- What the task requires
Your task is to extract every entry that follows word for word while excluding the pictures.

- Data shown
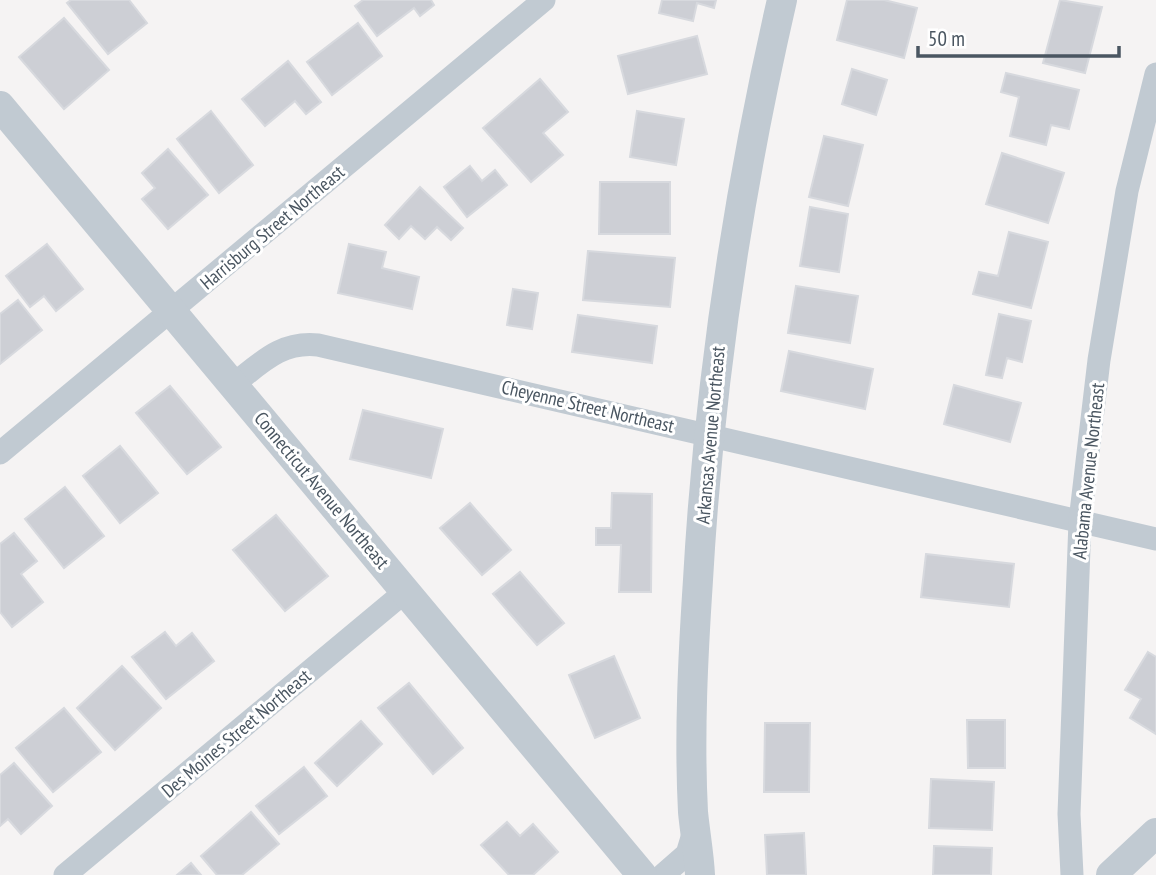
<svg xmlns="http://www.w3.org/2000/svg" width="1156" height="875" font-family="'PT Sans Narrow',sans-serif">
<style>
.building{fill:#cdcfd5;stroke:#d7d9de;stroke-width:2}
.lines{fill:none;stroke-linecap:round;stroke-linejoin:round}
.minor{stroke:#c1cad2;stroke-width:23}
.tertiary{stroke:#c1cad2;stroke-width:30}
.labels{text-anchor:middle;stroke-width:6;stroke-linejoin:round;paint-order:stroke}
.street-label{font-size:19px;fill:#4a5661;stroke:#fff}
</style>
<rect width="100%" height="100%" fill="#f5f3f3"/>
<g class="building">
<polygon points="71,0 129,0 147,23 108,54 67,3"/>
<polygon points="363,0 431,0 434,5 420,16 414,8 377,36 355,6"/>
<polygon points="662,0 716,0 714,8 697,3 693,21 659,13"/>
<polygon points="847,0 884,0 917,8 904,58 837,40"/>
<polygon points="1060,0 1102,7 1085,73 1043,63"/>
<polygon points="64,18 109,70 64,109 19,57"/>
<polygon points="358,23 382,56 332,95 307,62"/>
<polygon points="697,36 707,74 628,94 618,56"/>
<polygon points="288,61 321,102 306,114 295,101 265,126 242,99"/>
<polygon points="852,69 887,80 876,115 842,104"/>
<polygon points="1006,73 1079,90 1069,129 1051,125 1046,145 1010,136 1019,97 1001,92"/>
<polygon points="540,79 568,112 543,133 563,155 531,182 483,128"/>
<polygon points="211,111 253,165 219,193 177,139"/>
<polygon points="637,111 684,119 676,165 630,157"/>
<polygon points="824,136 863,145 848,206 809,197"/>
<polygon points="168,149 208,195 168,229 142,199 155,188 142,173"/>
<polygon points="1002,153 1064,173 1048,223 986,204"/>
<polygon points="470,166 482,181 495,170 507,185 467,217 444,187"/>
<polygon points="600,182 670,182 670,234 599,234"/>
<polygon points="420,187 463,228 451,240 437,227 425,239 411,226 399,239 385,225"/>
<polygon points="810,207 848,214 839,272 800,266"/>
<polygon points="1009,232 1048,242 1031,308 973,294 979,272 998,276"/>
<polygon points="47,244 83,289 56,311 44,296 30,307 6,276"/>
<polygon points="349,244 386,252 382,268 419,277 412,309 338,293"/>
<polygon points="588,251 675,258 670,307 583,300"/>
<polygon points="796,286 858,296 850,343 788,333"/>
<polygon points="513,289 538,293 532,329 507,325"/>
<polygon points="18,300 42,330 0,364 0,314"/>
<polygon points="999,314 1031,321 1022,362 1007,358 1002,378 986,375"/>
<polygon points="578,315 657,326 652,363 572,352"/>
<polygon points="789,351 873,369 865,409 781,391"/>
<polygon points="954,385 1021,403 1010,442 944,424"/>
<polygon points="170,386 221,447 187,474 136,413"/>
<polygon points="363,410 443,429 431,478 350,459"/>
<polygon points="120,446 158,493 120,523 83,476"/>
<polygon points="65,487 104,536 64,568 25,519"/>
<polygon points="612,493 652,494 651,592 619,592 621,545 596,545 596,528 611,528"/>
<polygon points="470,503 511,550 482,575 440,528"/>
<polygon points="276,515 328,576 285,611 233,550"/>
<polygon points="14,533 37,561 21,574 43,602 12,627 0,612 0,544"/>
<polygon points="926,554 1014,564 1009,607 921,597"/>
<polygon points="520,572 564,623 537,645 493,594"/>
<polygon points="165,632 176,646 192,633 214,661 166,699 132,657"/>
<polygon points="1148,652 1156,657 1156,734 1130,718 1141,699 1125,690"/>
<polygon points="614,656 640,718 595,738 569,675"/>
<polygon points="122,666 161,708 115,750 77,708"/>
<polygon points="409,683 463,748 433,774 378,708"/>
<polygon points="64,708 101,752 53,792 16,748"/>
<polygon points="967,720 1005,720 1005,768 968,768"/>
<polygon points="361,721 382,744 337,786 315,763"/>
<polygon points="765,723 810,723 809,792 764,792"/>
<polygon points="14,763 52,806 21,834 8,819 0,826 0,775"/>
<polygon points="304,767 327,796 279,834 256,806"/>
<polygon points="931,779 994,782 992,830 929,828"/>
<polygon points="251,812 279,844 242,875 217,875 201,856"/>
<polygon points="507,822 520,836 533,824 558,852 533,875 509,875 481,845"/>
<polygon points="804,833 806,875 767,875 765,835"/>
<polygon points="934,846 992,848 991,875 933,875"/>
<polygon points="191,863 201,875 177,875"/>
</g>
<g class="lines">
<g class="minor">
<path d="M234,384C261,363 281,341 318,345L1156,539"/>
<polyline points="0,453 544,0"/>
<polyline points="65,875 406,591"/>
<polyline points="663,875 687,854 694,831"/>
<polyline points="1072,875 1069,814 1080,521 1099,360 1127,191 1156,74"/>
</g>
<g class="tertiary">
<polyline points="0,106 642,875"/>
<path d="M700,875C699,854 695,833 693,812C689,735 693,656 698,580C709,384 738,191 782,0"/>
<polyline points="1111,875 1156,833"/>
</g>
</g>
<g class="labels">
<g class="street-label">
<text transform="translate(272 227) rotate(-40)" y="7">Harrisburg Street Northeast</text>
<text transform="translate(588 406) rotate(13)" y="7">Cheyenne Street Northeast</text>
<text transform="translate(710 435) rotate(-85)" y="7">Arkansas Avenue Northeast</text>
<text transform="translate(1088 471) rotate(-84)" y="7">Alabama Avenue Northeast</text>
<text transform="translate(322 490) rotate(50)" y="7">Connecticut Avenue Northeast</text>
<text transform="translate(236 733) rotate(-40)" y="7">Des Moines Street Northeast</text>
</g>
</g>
<path d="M918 46v10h201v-10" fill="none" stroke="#4a5661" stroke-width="3.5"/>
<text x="928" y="46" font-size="21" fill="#4a5661" stroke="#ffffff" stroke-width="5" paint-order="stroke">50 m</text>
</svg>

- Exercise response
<svg xmlns="http://www.w3.org/2000/svg" width="1156" height="875" font-family="'PT Sans Narrow',sans-serif">
<style>
.building{fill:#cdcfd5;stroke:#d7d9de;stroke-width:2}
.lines{fill:none;stroke-linecap:round;stroke-linejoin:round}
.minor{stroke:#c1cad2;stroke-width:23}
.tertiary{stroke:#c1cad2;stroke-width:30}
.labels{text-anchor:middle;stroke-width:6;stroke-linejoin:round;paint-order:stroke}
.street-label{font-size:19px;fill:#4a5661;stroke:#fff}
</style>
<rect width="100%" height="100%" fill="#f5f3f3"/>
<g class="building">
<polygon points="71,0 129,0 147,23 108,54 67,3"/>
<polygon points="363,0 431,0 434,5 420,16 414,8 377,36 355,6"/>
<polygon points="662,0 716,0 714,8 697,3 693,21 659,13"/>
<polygon points="847,0 884,0 917,8 904,58 837,40"/>
<polygon points="1060,0 1102,7 1085,73 1043,63"/>
<polygon points="64,18 109,70 64,109 19,57"/>
<polygon points="358,23 382,56 332,95 307,62"/>
<polygon points="697,36 707,74 628,94 618,56"/>
<polygon points="288,61 321,102 306,114 295,101 265,126 242,99"/>
<polygon points="852,69 887,80 876,115 842,104"/>
<polygon points="1006,73 1079,90 1069,129 1051,125 1046,145 1010,136 1019,97 1001,92"/>
<polygon points="540,79 568,112 543,133 563,155 531,182 483,128"/>
<polygon points="211,111 253,165 219,193 177,139"/>
<polygon points="637,111 684,119 676,165 630,157"/>
<polygon points="824,136 863,145 848,206 809,197"/>
<polygon points="168,149 208,195 168,229 142,199 155,188 142,173"/>
<polygon points="1002,153 1064,173 1048,223 986,204"/>
<polygon points="470,166 482,181 495,170 507,185 467,217 444,187"/>
<polygon points="600,182 670,182 670,234 599,234"/>
<polygon points="420,187 463,228 451,240 437,227 425,239 411,226 399,239 385,225"/>
<polygon points="810,207 848,214 839,272 800,266"/>
<polygon points="1009,232 1048,242 1031,308 973,294 979,272 998,276"/>
<polygon points="47,244 83,289 56,311 44,296 30,307 6,276"/>
<polygon points="349,244 386,252 382,268 419,277 412,309 338,293"/>
<polygon points="588,251 675,258 670,307 583,300"/>
<polygon points="796,286 858,296 850,343 788,333"/>
<polygon points="513,289 538,293 532,329 507,325"/>
<polygon points="18,300 42,330 0,364 0,314"/>
<polygon points="999,314 1031,321 1022,362 1007,358 1002,378 986,375"/>
<polygon points="578,315 657,326 652,363 572,352"/>
<polygon points="789,351 873,369 865,409 781,391"/>
<polygon points="954,385 1021,403 1010,442 944,424"/>
<polygon points="170,386 221,447 187,474 136,413"/>
<polygon points="363,410 443,429 431,478 350,459"/>
<polygon points="120,446 158,493 120,523 83,476"/>
<polygon points="65,487 104,536 64,568 25,519"/>
<polygon points="612,493 652,494 651,592 619,592 621,545 596,545 596,528 611,528"/>
<polygon points="470,503 511,550 482,575 440,528"/>
<polygon points="276,515 328,576 285,611 233,550"/>
<polygon points="14,533 37,561 21,574 43,602 12,627 0,612 0,544"/>
<polygon points="926,554 1014,564 1009,607 921,597"/>
<polygon points="520,572 564,623 537,645 493,594"/>
<polygon points="165,632 176,646 192,633 214,661 166,699 132,657"/>
<polygon points="1148,652 1156,657 1156,734 1130,718 1141,699 1125,690"/>
<polygon points="614,656 640,718 595,738 569,675"/>
<polygon points="122,666 161,708 115,750 77,708"/>
<polygon points="409,683 463,748 433,774 378,708"/>
<polygon points="64,708 101,752 53,792 16,748"/>
<polygon points="967,720 1005,720 1005,768 968,768"/>
<polygon points="361,721 382,744 337,786 315,763"/>
<polygon points="765,723 810,723 809,792 764,792"/>
<polygon points="14,763 52,806 21,834 8,819 0,826 0,775"/>
<polygon points="304,767 327,796 279,834 256,806"/>
<polygon points="931,779 994,782 992,830 929,828"/>
<polygon points="251,812 279,844 242,875 217,875 201,856"/>
<polygon points="507,822 520,836 533,824 558,852 533,875 509,875 481,845"/>
<polygon points="804,833 806,875 767,875 765,835"/>
<polygon points="934,846 992,848 991,875 933,875"/>
<polygon points="191,863 201,875 177,875"/>
</g>
<g class="lines">
<g class="minor">
<path d="M234,384C261,363 281,341 318,345L1156,539"/>
<polyline points="0,453 544,0"/>
<polyline points="65,875 406,591"/>
<polyline points="663,875 687,854 694,831"/>
<polyline points="1072,875 1069,814 1080,521 1099,360 1127,191 1156,74"/>
</g>
<g class="tertiary">
<polyline points="0,106 642,875"/>
<path d="M700,875C699,854 695,833 693,812C689,735 693,656 698,580C709,384 738,191 782,0"/>
<polyline points="1111,875 1156,833"/>
</g>
</g>
<g class="labels">
<g class="street-label">
<text transform="translate(272 227) rotate(-40)" y="7">Harrisburg Street Northeast</text>
<text transform="translate(588 406) rotate(13)" y="7">Cheyenne Street Northeast</text>
<text transform="translate(710 435) rotate(-85)" y="7">Arkansas Avenue Northeast</text>
<text transform="translate(1088 471) rotate(-84)" y="7">Alabama Avenue Northeast</text>
<text transform="translate(322 490) rotate(50)" y="7">Connecticut Avenue Northeast</text>
<text transform="translate(236 733) rotate(-40)" y="7">Des Moines Street Northeast</text>
</g>
</g>
<path d="M918 46v10h201v-10" fill="none" stroke="#4a5661" stroke-width="3.5"/>
<text x="928" y="46" font-size="21" fill="#4a5661" stroke="#ffffff" stroke-width="5" paint-order="stroke">50 m</text>
</svg>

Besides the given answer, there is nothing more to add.